Temos que ter muito cuidado e carinho com a Cinemateca. Ela sofreu um ataque especulativo, um processo absolutamente político. A imprensa tem que ter cuidado para não criar outra Escola Base (fechada em 1994, em São Paulo, após acusações de pedofilia que se revelaram infundadas. O inquérito foi arquivado por falta de provas, e os suspeitos de molestar crianças, inocentados). A Cinemateca tem três papéis importantes: preservar a memória do cinema e do audiovisual brasileiros, apoiar tecnicamente a produção cinematográfica e dar visibilidade a isso. Como a Funarte, no Rio, a Cinemateca virou uma instituição paulista, mas ela tem que prestar serviço a todo o Brasil. Na área da visibilidade, está muito concentrada em São Paulo e no prédio dela.

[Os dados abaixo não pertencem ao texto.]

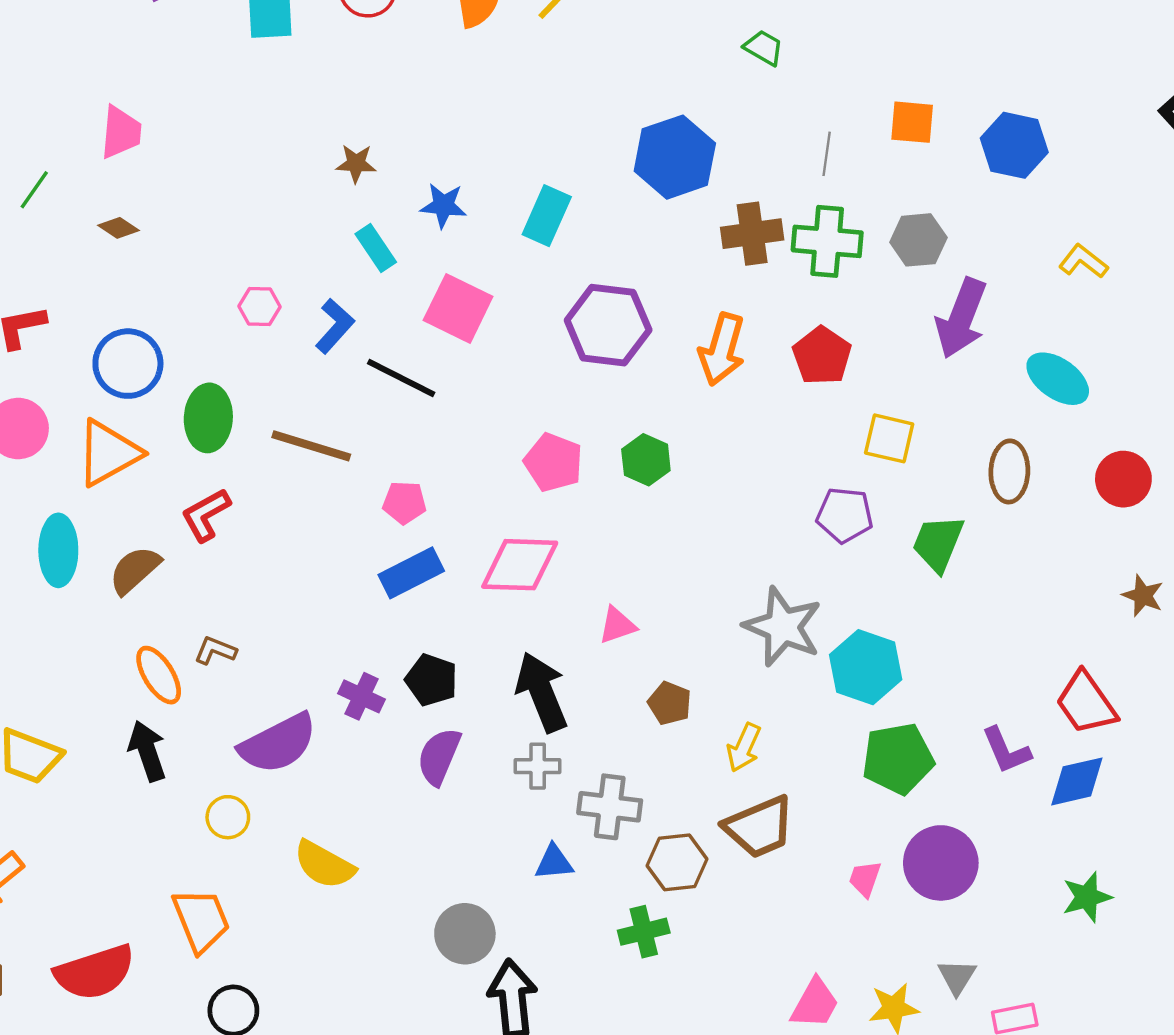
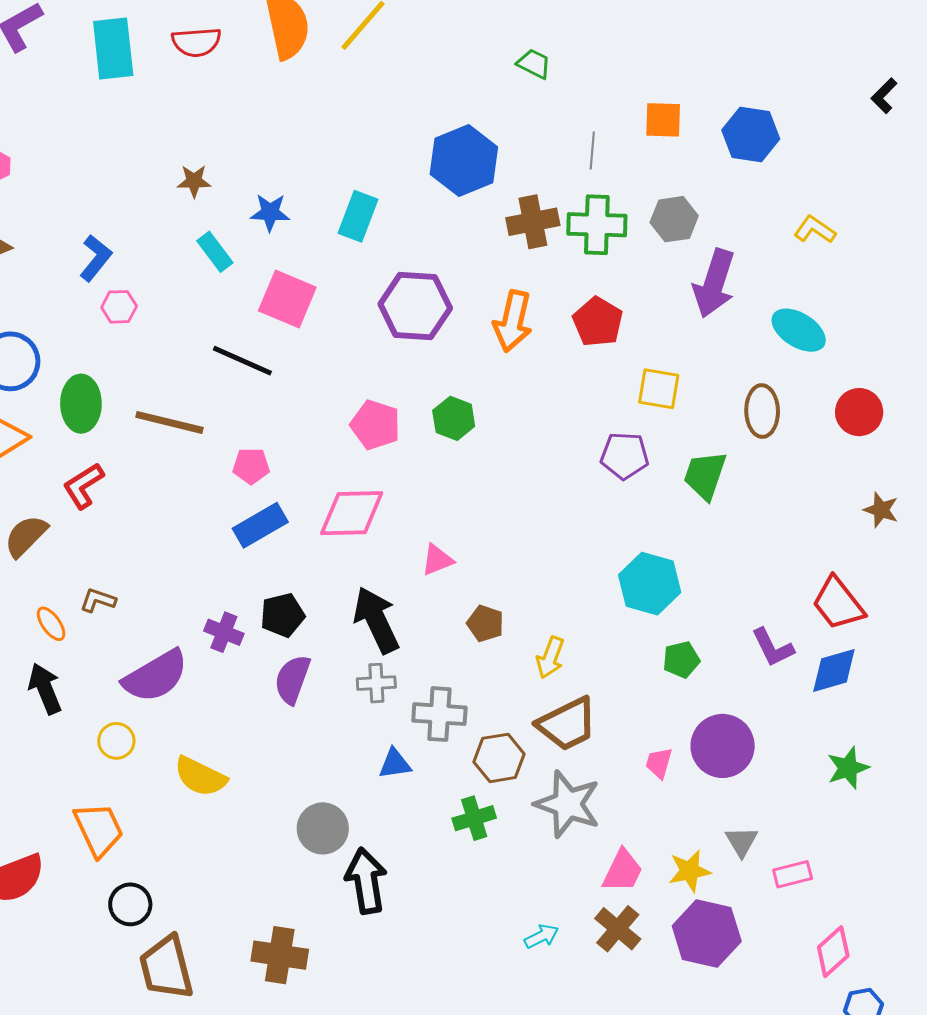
blue L-shape: (335, 326) -> (96, 258), moved
gray star: (783, 627) -> (568, 804), moved
orange ellipse: (159, 675) -> (51, 624), size x0.7
black pentagon: (431, 680) -> (282, 615), turned -30
green pentagon: (898, 759) -> (681, 660), size x0.6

A Controladoria-Geral da União investiga repasse de R$ 105 milhões feitos na sua gestão e usados sem licitação. O que realmente aconteceu?

Investimos R$ 105 milhões em equipamentos de melhor qualidade. A Cinemateca é reconhecida internacionalmente como a terceira melhor do mundo. Por que vai ser questionada por isso? Tem que ser questionado aquele que permite sua decadência, que mete a mão na coisa pública ou que deixa de prestar serviço. As pessoas da Sociedade de Amigos da Cinemateca (que recebeu o montante) são da qualidade de Ismail Xavier, Bresser-Pereira. E eu já disse: tragam fogo, que eu ponho a mão no fogo. É ignorância. Há um questionamento sobre a compra do acervo completo de Glauber Rocha sem licitação. Como vai licitar obra singular e original? Custou R$ 3 milhões e pouco, cerca de um terço do que o governo dá para financiar um filme.

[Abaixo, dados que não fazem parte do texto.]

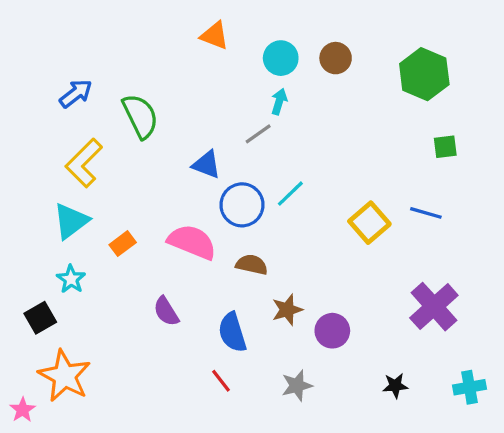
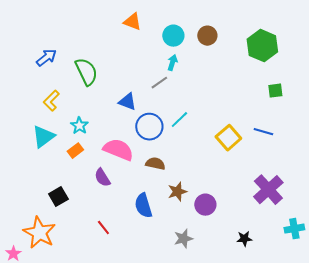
yellow L-shape: (84, 163) -> (51, 101), size x0.7
cyan star: (71, 279) -> (79, 126), moved
purple semicircle: (166, 311) -> (102, 178), moved
black square: (40, 318) -> (58, 197), moved
red line: (221, 381) -> (103, 228), moved
cyan cross: (469, 387) -> (294, 229), moved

O senhor está aborrecido com isso.

É evidente que sim. Isso é uma ignorância. Eu boto a mão no fogo pelas pessoas da Sociedade. Quem tem que ter vergonha não são eles ou o ministério, mas quem reverbera uma coisa dessas. Eu quero que a CGU encerre o processo. Puna quem tem que punir e libere a instituição. Não há nada que justifique essa paralisia. Acho até que os órgãos de controle caíram numa cilada feita para tentar obscurecer uma ação grandiosa que foi criada num determinado momento.

Mas o que pretende fazer, objetivamente?

A Cinemateca precisa retomar o trabalho. Vamos modernizá-la administrativamente. Está em estudo a criação de uma OS para termos facilidades administrativas de gestão, porque essas instituições não podem funcionar bem sob o regime de administração direta. A burocracia é grande. Depois é preciso colocar nela uma diretoria do ramo, gente com capacidade para reerguê-la, que tenha envolvimento com a preservação da memória cinematográfica, conheça acervo brasileiro e não diga bobagens como que R$ 3 milhões pela obra de Glauber é caro.